§ **WHAT THIS EXERCISE ASKS**
A. In the patent excerpt below, what does FIG. 2 show?
B. Reproduce the passage of the patent excerpt below from "The disclosure is explained" to "seats 3 and 4." word for word.

§ **READING PASSAGE**

....

The disclosure further provides a method for producing a shaft module, with which the tooth systems and the hub are assembled to form a self-supporting structural unit and secured on each other by welded joints.

The advantage of the disclosure is that a shaft as a supporting component can be dispensed with in such arrangements. The weight of the gear wheel module is therefore lower compared to the gear wheel modules from the prior art. In addition, the use of hollow gear wheels supported by hubs reduces the overall weight of the gear wheel module. Less material is needed in production. The components can be manufactured easily and cost-effectively. Overall, stimulated by the reduced weight and simplified production of such a gear wheel module, such a solution will contribute to the achievement of a CO₂ reduction.

BRIEF DESCRIPTION OF THE DRAWINGS

The disclosure is explained in more detail below with reference to an exemplary embodiment.

In the drawings:

FIG. 1—shows a shaft module 1 in a longitudinal section along an axis of rotation 18,

FIG. 2—shows a shaft module 1 according to FIG. 1 as a structural unit with rolling bearings 6 and 7,

FIG. 3—shows a section of a transmission device 20 with the gear wheel module 1.

DETAILED DESCRIPTION

FIG. 1—The shaft module 1 has a first tooth system 2, a second tooth system 11, a hub 5, and two bearing seats 3 and 4.

The first tooth system 2 is formed on an internally hollow first gear wheel 22. The second tooth system 11 is formed on an internally hollow second gear wheel 23. The first tooth system 22 is designed as helical tooth system and is formed on the first gear wheel 22, which is designed as a ring gear with external tooth system. A connecting section 26 of the gear wheel 22 extends radially from the ring gear in the direction of the axis of rotation 18 and encircles the axis of rotation 18, which connecting section is designed as a single piece and made of one material with the first gear wheel 22, but can alternatively also be a separate component.

....

§ **EXTRACTED RECORDS**

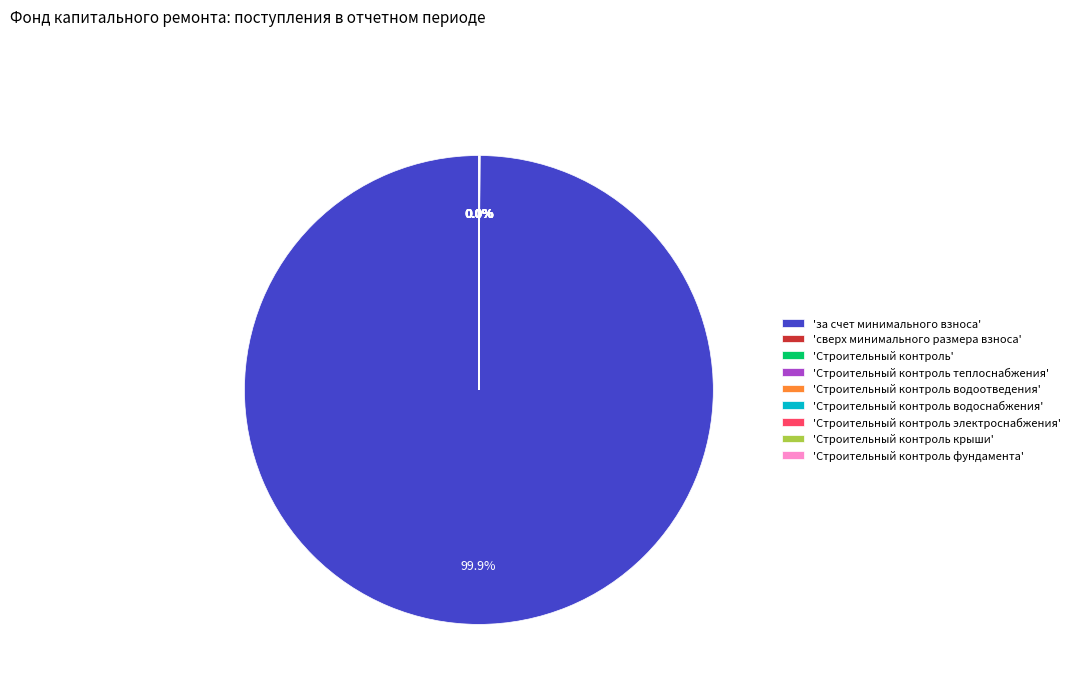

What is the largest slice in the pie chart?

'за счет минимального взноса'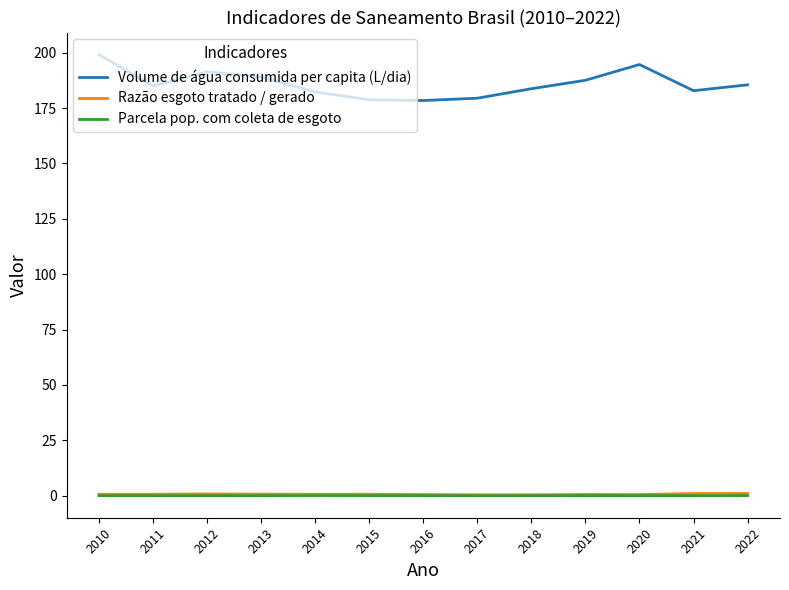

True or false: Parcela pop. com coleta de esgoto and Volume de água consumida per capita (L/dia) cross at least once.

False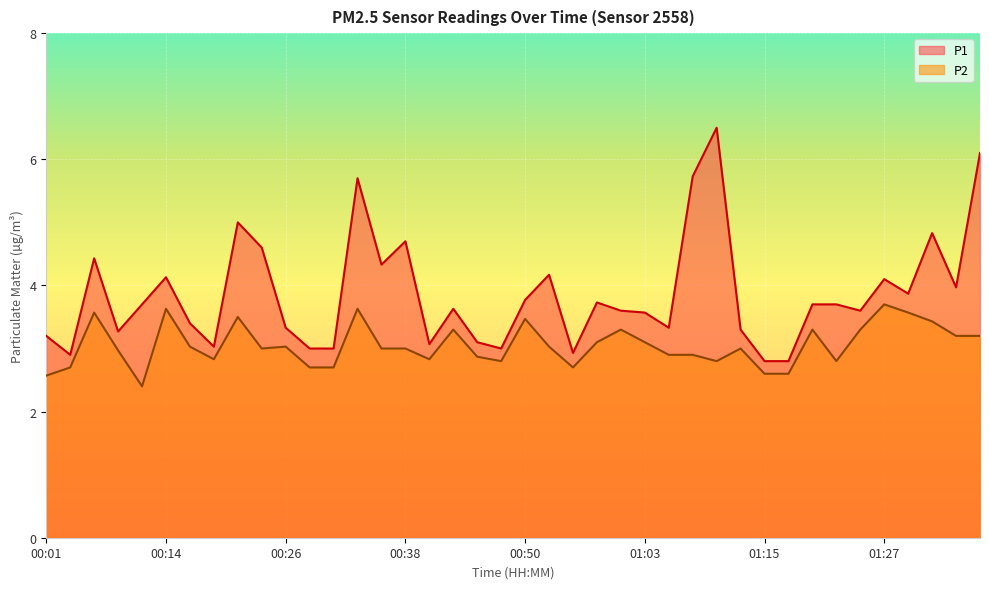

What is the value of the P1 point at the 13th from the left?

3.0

....

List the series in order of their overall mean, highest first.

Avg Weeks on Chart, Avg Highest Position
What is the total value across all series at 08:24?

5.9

....

§ **RESPONSES BY ITEM NUMBER**
A. A shaft module 1 according to FIG. 1 as a structural unit with rolling bearings 6 and 7.

B.
The disclosure is explained in more detail below with reference to an exemplary embodiment.

In the drawings:

FIG. 1—shows a shaft module 1 in a longitudinal section along an axis of rotation 18,

FIG. 2—shows a shaft module 1 according to FIG. 1 as a structural unit with rolling bearings 6 and 7,

FIG. 3—shows a section of a transmission device 20 with the gear wheel module 1.

DETAILED DESCRIPTION

FIG. 1—The shaft module 1 has a first tooth system 2, a second tooth system 11, a hub 5, and two bearing seats 3 and 4.